The Met Office has issued an amber extreme heat warning for the weekend, with some places in the UK expected to reach highs of 35C-36C.

Car selling site GoodBye Car has offered advice on what to look out for in the current conditions.

Allan Weir, Manager at GoodBye Car said “Heat can cause your vehicle's tyre pressure to expand, with every 10°C increase your tyre pressure goes up, so it is essential to check your tyre pressure throughout the day.

“Not only this but over-inflated tyres can lose traction on roads and can cause uneven wearing, which can make your vehicle unsafe not only for you but also for other drivers."

Glasgow Times: Tyre pressure can be increased in hot temperatures (Canva)Tyre pressure can be increased in hot temperatures (Canva)

Another aspect motorists should pay attention to is tyre cracks. Small cracks on the tread of the tyre are a sign of normal wear and tear, however, deeper cracks could be a sign that the tyre needs replaced and may mean there's a risk of the tread separating from the rest of the tyre.

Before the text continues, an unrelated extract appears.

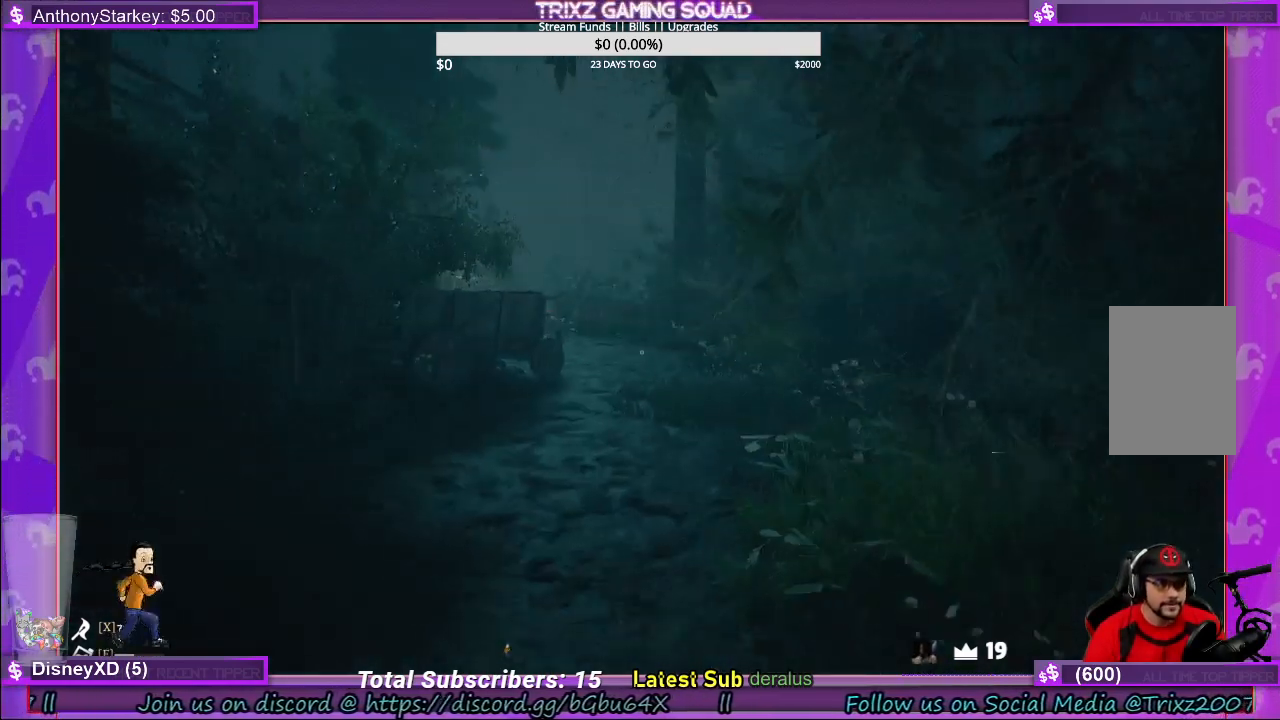
{"keys": ["shift", "w"], "mouse": [], "events": [[250, "r", "down"], [366, "r", "up"]]}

GoodBye Car have also given advice on how to check vehicle tyre health before you set off.

Ways to check your vehicle tyres

Where to find your tyre pressure

Tyre pressures can be found in your vehicle's handbook, are usually stamped on the sill of the driver's door, and can sometimes be found inside your fuel cap.

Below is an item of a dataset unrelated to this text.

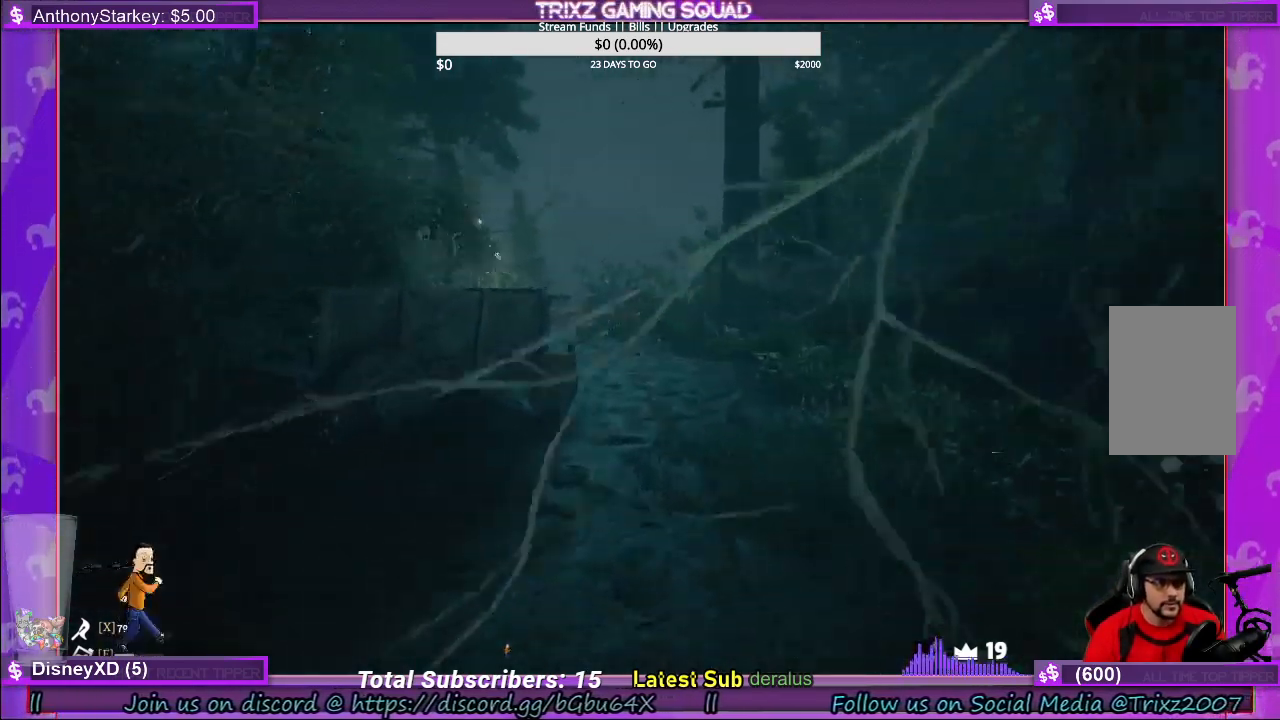
{"keys": ["w"], "mouse": [], "events": [[466, "shift", "up"]]}
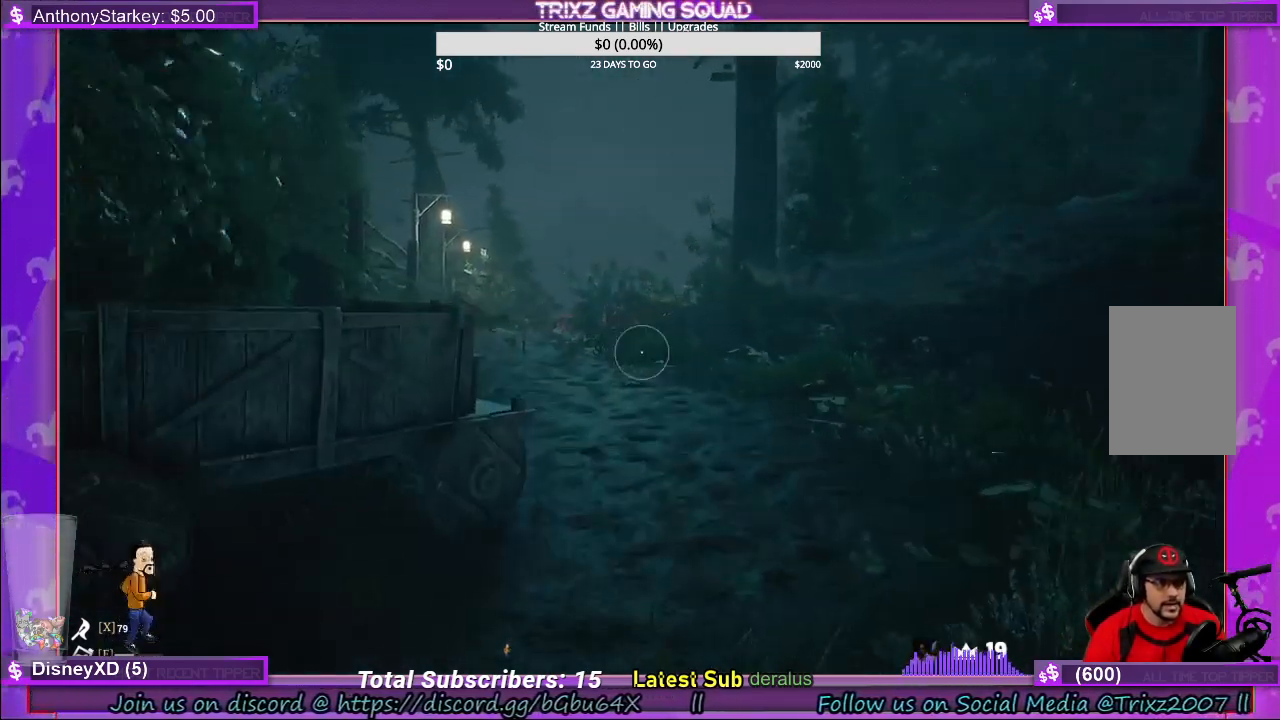
{"keys": ["w"], "mouse": [], "events": [[166, "r", "down"], [283, "r", "up"]]}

Check the load of your vehicle

There will be different settings for fully loaded vehicles, so please remember to check these in your vehicle handbook, especially if carrying extra passengers or any additional weight, i.e. luggage.

Check your tyres' PSI or Bar

The tyre PSI (pound-force per square inch) or Bar (1 bar is equal to 14.5038 PSI) can be checked using a tyre pressure gauge. These can be bought to keep in your car at all times, or can be used at petrol stations.

Set your tyre pressure monitoring system (TPMS)

In November 2014 it became law for every new passenger vehicle to have a TPMS before being sold.

Some vehicles manufactured in 2015 have a built-in TPMS, where the owner can set the tyre pressure for their vehicle. If your tyre pressure falls below the setting, you will be notified to add more pressure.